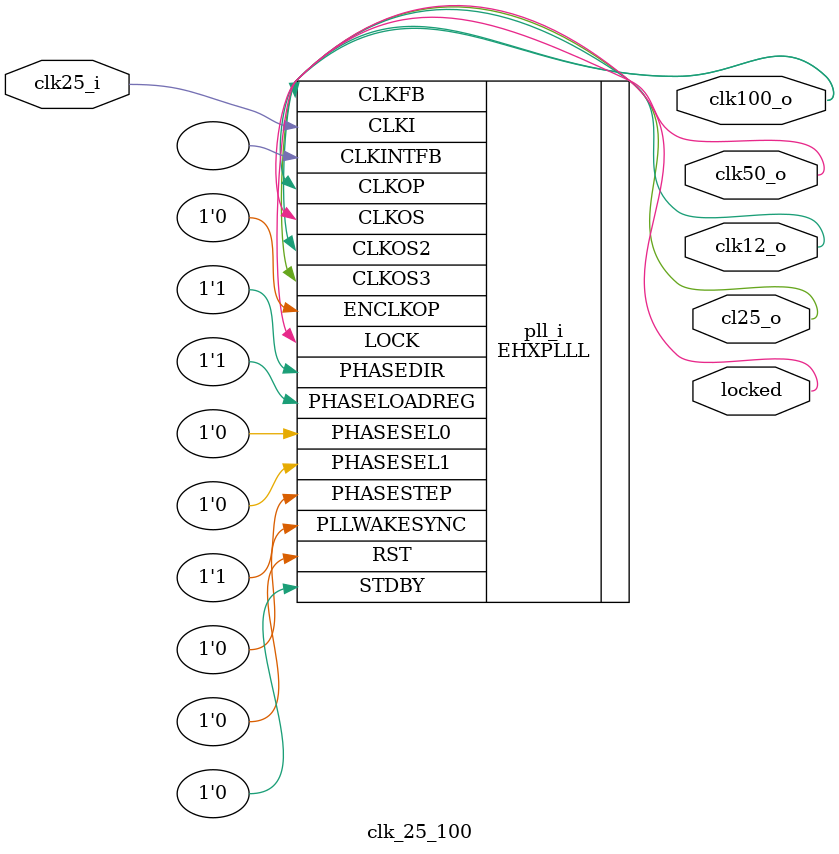
<source format=v>
module clk_25_100
(
    input clk25_i, // 25 MHz, 0 deg
    output clk100_o, // 100 MHz, 0 deg
    output clk50_o, // 50 MHz, 0 deg
    output clk12_o, // 12.5 MHz, 0 deg
    output cl25_o, // 25 MHz, 0 deg
    output locked
);
(* FREQUENCY_PIN_CLKI="25" *)
(* FREQUENCY_PIN_CLKOP="100" *)
(* FREQUENCY_PIN_CLKOS="50" *)
(* FREQUENCY_PIN_CLKOS2="12.5" *)
(* FREQUENCY_PIN_CLKOS3="25" *)
(* ICP_CURRENT="12" *) (* LPF_RESISTOR="8" *) (* MFG_ENABLE_FILTEROPAMP="1" *) (* MFG_GMCREF_SEL="2" *)
EHXPLLL #(
        .PLLRST_ENA("DISABLED"),
        .INTFB_WAKE("DISABLED"),
        .STDBY_ENABLE("DISABLED"),
        .DPHASE_SOURCE("DISABLED"),
        .OUTDIVIDER_MUXA("DIVA"),
        .OUTDIVIDER_MUXB("DIVB"),
        .OUTDIVIDER_MUXC("DIVC"),
        .OUTDIVIDER_MUXD("DIVD"),
        .CLKI_DIV(1),
        .CLKOP_ENABLE("ENABLED"),
        .CLKOP_DIV(6),
        .CLKOP_CPHASE(2),
        .CLKOP_FPHASE(0),
        .CLKOS_ENABLE("ENABLED"),
        .CLKOS_DIV(12),
        .CLKOS_CPHASE(2),
        .CLKOS_FPHASE(0),
        .CLKOS2_ENABLE("ENABLED"),
        .CLKOS2_DIV(48),
        .CLKOS2_CPHASE(2),
        .CLKOS2_FPHASE(0),
        .CLKOS3_ENABLE("ENABLED"),
        .CLKOS3_DIV(24),
        .CLKOS3_CPHASE(2),
        .CLKOS3_FPHASE(0),
        .FEEDBK_PATH("CLKOP"),
        .CLKFB_DIV(4)
    ) pll_i (
        .RST(1'b0),
        .STDBY(1'b0),
        .CLKI(clk25_i),
        .CLKOP(clk100_o),
        .CLKOS(clk50_o),
        .CLKOS2(clk12_o),
        .CLKOS3(cl25_o),
        .CLKFB(clk100_o),
        .CLKINTFB(),
        .PHASESEL0(1'b0),
        .PHASESEL1(1'b0),
        .PHASEDIR(1'b1),
        .PHASESTEP(1'b1),
        .PHASELOADREG(1'b1),
        .PLLWAKESYNC(1'b0),
        .ENCLKOP(1'b0),
        .LOCK(locked)
	);
endmodule

</source>
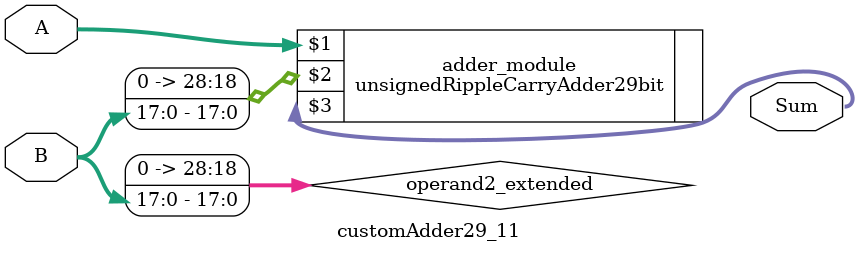
<source format=v>

module customAdder29_11(
                    input [28 : 0] A,
                    input [17 : 0] B,
                    
                    output [29 : 0] Sum
            );

    wire [28 : 0] operand2_extended;
    
    assign operand2_extended =  {11'b0, B};
    
    unsignedRippleCarryAdder29bit adder_module(
        A,
        operand2_extended,
        Sum
    );
    
endmodule
        
</source>
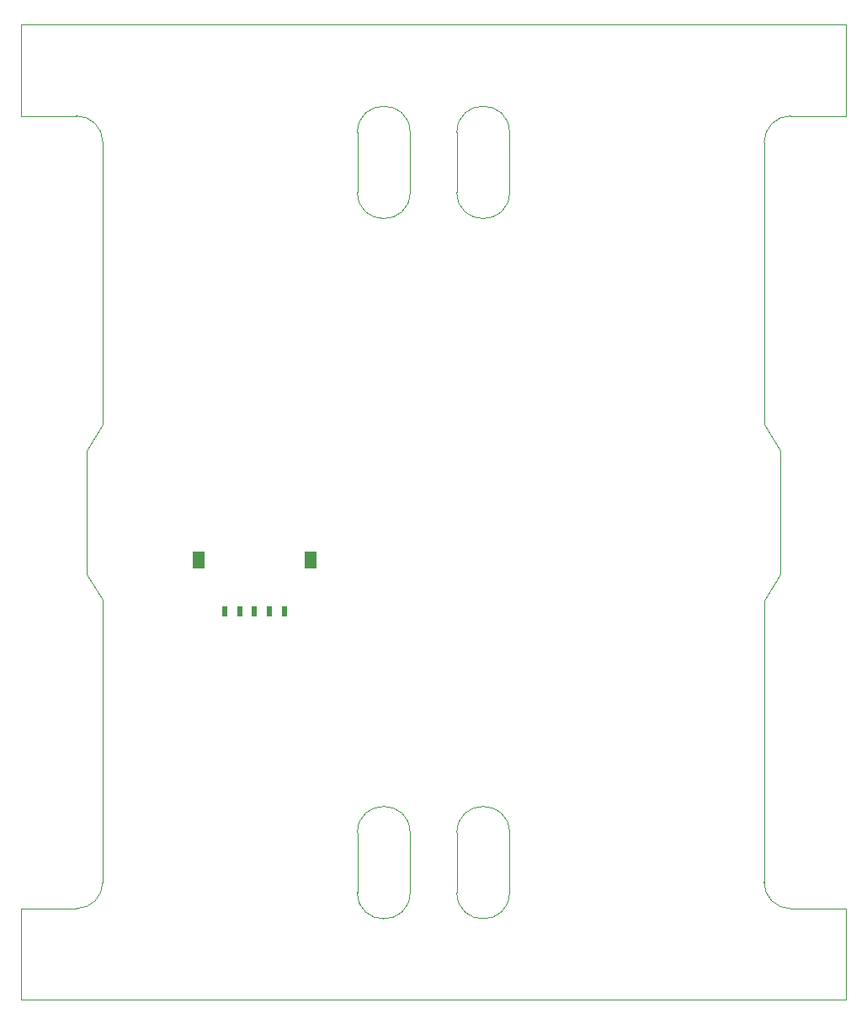
<source format=gbr>
%TF.GenerationSoftware,KiCad,Pcbnew,7.0.5*%
%TF.CreationDate,2023-06-21T15:03:31-07:00*%
%TF.ProjectId,solar-panel-NoCutout,736f6c61-722d-4706-916e-656c2d4e6f43,3.0*%
%TF.SameCoordinates,Original*%
%TF.FileFunction,Paste,Bot*%
%TF.FilePolarity,Positive*%
%FSLAX46Y46*%
G04 Gerber Fmt 4.6, Leading zero omitted, Abs format (unit mm)*
G04 Created by KiCad (PCBNEW 7.0.5) date 2023-06-21 15:03:31*
%MOMM*%
%LPD*%
G01*
G04 APERTURE LIST*
%ADD10R,0.600000X1.000000*%
%ADD11R,1.250000X1.800000*%
%TA.AperFunction,Profile*%
%ADD12C,0.050000*%
%TD*%
G04 APERTURE END LIST*
D10*
%TO.C,J1*%
X123500000Y-124750000D03*
X125000000Y-124750000D03*
X126499999Y-124750000D03*
X128000001Y-124750000D03*
X129500001Y-124750000D03*
D11*
X120895001Y-119560000D03*
X132104999Y-119560000D03*
%TD*%
D12*
X136850000Y-153000000D02*
X136850000Y-147000000D01*
X142150000Y-153000000D02*
X142150000Y-147000000D01*
X146850000Y-147000000D02*
X146850000Y-153000000D01*
X152150000Y-153000000D02*
X152150000Y-147000000D01*
X142150000Y-76600000D02*
X142150000Y-82600000D01*
X136850000Y-76600000D02*
X136850000Y-82600000D01*
X146850000Y-76600000D02*
X146850000Y-82600000D01*
X152150000Y-76600000D02*
X152150000Y-82600000D01*
X186000000Y-65750000D02*
X103000000Y-65750000D01*
X108580000Y-74920000D02*
X103000000Y-74920000D01*
X111239937Y-77570000D02*
G75*
G03*
X108580000Y-74920001I-2644937J5100D01*
G01*
X103000000Y-65750000D02*
X103000000Y-74920000D01*
X103000000Y-154620000D02*
X103000000Y-163750000D01*
X136850000Y-82600000D02*
G75*
G03*
X142150000Y-82600000I2650000J0D01*
G01*
X186000000Y-74925000D02*
X180420000Y-74925000D01*
X152150000Y-76600000D02*
G75*
G03*
X146850000Y-76600000I-2650000J0D01*
G01*
X186000000Y-74925000D02*
X186000000Y-65750000D01*
X142150000Y-76600000D02*
G75*
G03*
X136850000Y-76600000I-2650000J0D01*
G01*
X111240000Y-123595000D02*
X111240000Y-151970000D01*
X109650000Y-108545000D02*
X109650000Y-120995000D01*
X109650000Y-120995000D02*
X111240000Y-123595000D01*
X103000000Y-163750000D02*
X186000000Y-163750000D01*
X142150000Y-147000000D02*
G75*
G03*
X136850000Y-147000000I-2650000J0D01*
G01*
X186000000Y-163750000D02*
X186000000Y-154625000D01*
X136850000Y-153000000D02*
G75*
G03*
X142150000Y-153000000I2650000J0D01*
G01*
X180420000Y-74925039D02*
G75*
G03*
X177760001Y-77575000I-15100J-2644861D01*
G01*
X109650000Y-108545000D02*
X111240000Y-105945000D01*
X177760000Y-105950000D02*
X179350000Y-108550000D01*
X177760000Y-77575000D02*
X177760000Y-105950000D01*
X152150000Y-147000000D02*
G75*
G03*
X146850000Y-147000000I-2650000J0D01*
G01*
X108580000Y-154619961D02*
G75*
G03*
X111239999Y-151970000I15000J2644961D01*
G01*
X179350000Y-108550000D02*
X179350000Y-121000000D01*
X146850000Y-153000000D02*
G75*
G03*
X152150000Y-153000000I2650000J0D01*
G01*
X111240000Y-77570000D02*
X111240000Y-105945000D01*
X177759964Y-151975000D02*
G75*
G03*
X180420000Y-154624999I2645136J-4900D01*
G01*
X103000000Y-154620000D02*
X108580000Y-154620000D01*
X146850000Y-82600000D02*
G75*
G03*
X152150000Y-82600000I2650000J0D01*
G01*
X177760000Y-123600000D02*
X177760000Y-151975000D01*
X177760000Y-123600000D02*
X179350000Y-121000000D01*
X180420000Y-154625000D02*
X186000000Y-154625000D01*
M02*

</source>
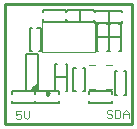
<source format=gto>
G04*
G04 #@! TF.GenerationSoftware,Altium Limited,Altium Designer,22.11.1 (43)*
G04*
G04 Layer_Color=65535*
%FSLAX25Y25*%
%MOIN*%
G70*
G04*
G04 #@! TF.SameCoordinates,968F8FA3-88DA-4AFC-830A-3CF0B6850B21*
G04*
G04*
G04 #@! TF.FilePolarity,Positive*
G04*
G01*
G75*
%ADD10C,0.00394*%
%ADD11C,0.00984*%
%ADD12C,0.00787*%
%ADD13C,0.00394*%
%ADD14C,0.00591*%
%ADD15C,0.00472*%
%ADD16C,0.01000*%
G36*
X-10236Y-18701D02*
X-12205D01*
Y-18110D01*
X-11024Y-16929D01*
X-10236D01*
Y-18701D01*
D02*
G37*
D10*
X7283Y-9449D02*
D03*
D11*
X-6398Y-19587D02*
X-7136Y-19160D01*
Y-20013D01*
X-6398Y-19587D01*
D12*
X-10433Y-16929D02*
X-11319Y-17166D01*
X-11967Y-17815D01*
X-12205Y-18701D01*
X-9843Y2362D02*
X-10630D01*
X-9843D01*
X-14173Y-18701D02*
Y-6496D01*
X-10236Y-18701D02*
Y-6496D01*
X-14173D02*
X-10236D01*
X-14173Y-18701D02*
X-10236D01*
X-10433Y-16929D02*
X-10236D01*
D13*
X12598Y-10236D02*
X14567D01*
X6693D02*
X8661D01*
X12598Y-18110D02*
X14567D01*
X6693D02*
X8661D01*
X-8858Y-5709D02*
Y4134D01*
X8858Y-5709D02*
Y4134D01*
X-8858D02*
X8858D01*
X-8858Y-5709D02*
X8858D01*
D14*
X4724Y-18898D02*
X5512D01*
Y-11024D01*
X4724D02*
X5512D01*
X1575D02*
X2362D01*
X1575Y-18898D02*
Y-11024D01*
Y-18898D02*
X2362D01*
X14567Y-19685D02*
Y-18898D01*
X6693D02*
X14567D01*
X6693Y-19685D02*
Y-18898D01*
Y-22835D02*
Y-22047D01*
Y-22835D02*
X14567D01*
Y-22047D01*
X18504Y-20079D02*
X19291D01*
Y-12205D01*
X18504D02*
X19291D01*
X15354D02*
X16142D01*
X15354Y-20079D02*
Y-12205D01*
Y-20079D02*
X16142D01*
X-4362Y-14173D02*
X-362D01*
X-862Y-9673D02*
X-362D01*
Y-18673D02*
Y-9673D01*
X-862Y-18673D02*
X-362D01*
X-4362D02*
X-3862D01*
X-4362D02*
Y-9673D01*
X-3862D01*
X-11024Y-19685D02*
Y-18898D01*
X-3150D01*
Y-19685D02*
Y-18898D01*
Y-22835D02*
Y-22047D01*
X-11024Y-22835D02*
X-3150D01*
X-11024D02*
Y-22047D01*
X-11024Y-22835D02*
Y-22047D01*
X-18898Y-22835D02*
X-11024D01*
X-18898D02*
Y-22047D01*
Y-19685D02*
Y-18898D01*
X-11024D01*
Y-19685D02*
Y-18898D01*
X9417Y3713D02*
X9917D01*
X9417Y-5287D02*
Y3713D01*
Y-5287D02*
X9917D01*
X12917D02*
X13417D01*
Y3713D01*
X12917D02*
X13417D01*
X9417Y-787D02*
X13417D01*
X-563Y4299D02*
Y4799D01*
Y4299D02*
X8437D01*
Y4799D01*
Y7799D02*
Y8299D01*
X-563D02*
X8437D01*
X-563Y7799D02*
Y8299D01*
X3937Y4299D02*
Y8299D01*
X13354Y3713D02*
X13854D01*
X13354Y-5287D02*
Y3713D01*
Y-5287D02*
X13854D01*
X16854D02*
X17354D01*
Y3713D01*
X16854D02*
X17354D01*
X13354Y-787D02*
X17354D01*
X8886Y3906D02*
Y4405D01*
Y3906D02*
X17886D01*
Y4405D01*
Y7406D02*
Y7905D01*
X8886D02*
X17886D01*
X8886Y7406D02*
Y7905D01*
X13386Y3906D02*
Y7905D01*
X-787Y7480D02*
Y8268D01*
X-8661D02*
X-787D01*
X-8661Y7480D02*
Y8268D01*
Y4331D02*
Y5118D01*
Y4331D02*
X-787D01*
Y5118D01*
X-12992Y2362D02*
X-12205D01*
X-12992Y-5512D02*
Y2362D01*
Y-5512D02*
X-12205D01*
X-9843D02*
X-9055D01*
Y2362D01*
X-9843D02*
X-9055D01*
D15*
X14514Y-25578D02*
X14055Y-25119D01*
X13136D01*
X12677Y-25578D01*
Y-26037D01*
X13136Y-26496D01*
X14055D01*
X14514Y-26956D01*
Y-27415D01*
X14055Y-27874D01*
X13136D01*
X12677Y-27415D01*
X15432Y-25119D02*
Y-27874D01*
X16810D01*
X17269Y-27415D01*
Y-25578D01*
X16810Y-25119D01*
X15432D01*
X18187Y-27874D02*
Y-26037D01*
X19105Y-25119D01*
X20024Y-26037D01*
Y-27874D01*
Y-26496D01*
X18187D01*
X-15801Y-25513D02*
X-17638D01*
Y-26890D01*
X-16720Y-26431D01*
X-16260D01*
X-15801Y-26890D01*
Y-27809D01*
X-16260Y-28268D01*
X-17179D01*
X-17638Y-27809D01*
X-14883Y-25513D02*
Y-27349D01*
X-13964Y-28268D01*
X-13046Y-27349D01*
Y-25513D01*
D16*
X-21260Y10236D02*
X21260D01*
X-21260Y-29921D02*
Y10236D01*
X21260Y-29921D02*
Y10236D01*
X-21260Y-29921D02*
X21260D01*
M02*

</source>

REQUEST:
In the listing above, find the line with "X108580000Y-74920000D02*" and the line with "X186000000Y-65750000D01*"; output exactly those lines and all lines between them.

EXERCISE SOLUTION:
X108580000Y-74920000D02*
X103000000Y-74920000D01*
X111239937Y-77570000D02*
G75*
G03*
X108580000Y-74920001I-2644937J5100D01*
G01*
X103000000Y-65750000D02*
X103000000Y-74920000D01*
X103000000Y-154620000D02*
X103000000Y-163750000D01*
X136850000Y-82600000D02*
G75*
G03*
X142150000Y-82600000I2650000J0D01*
G01*
X186000000Y-74925000D02*
X180420000Y-74925000D01*
X152150000Y-76600000D02*
G75*
G03*
X146850000Y-76600000I-2650000J0D01*
G01*
X186000000Y-74925000D02*
X186000000Y-65750000D01*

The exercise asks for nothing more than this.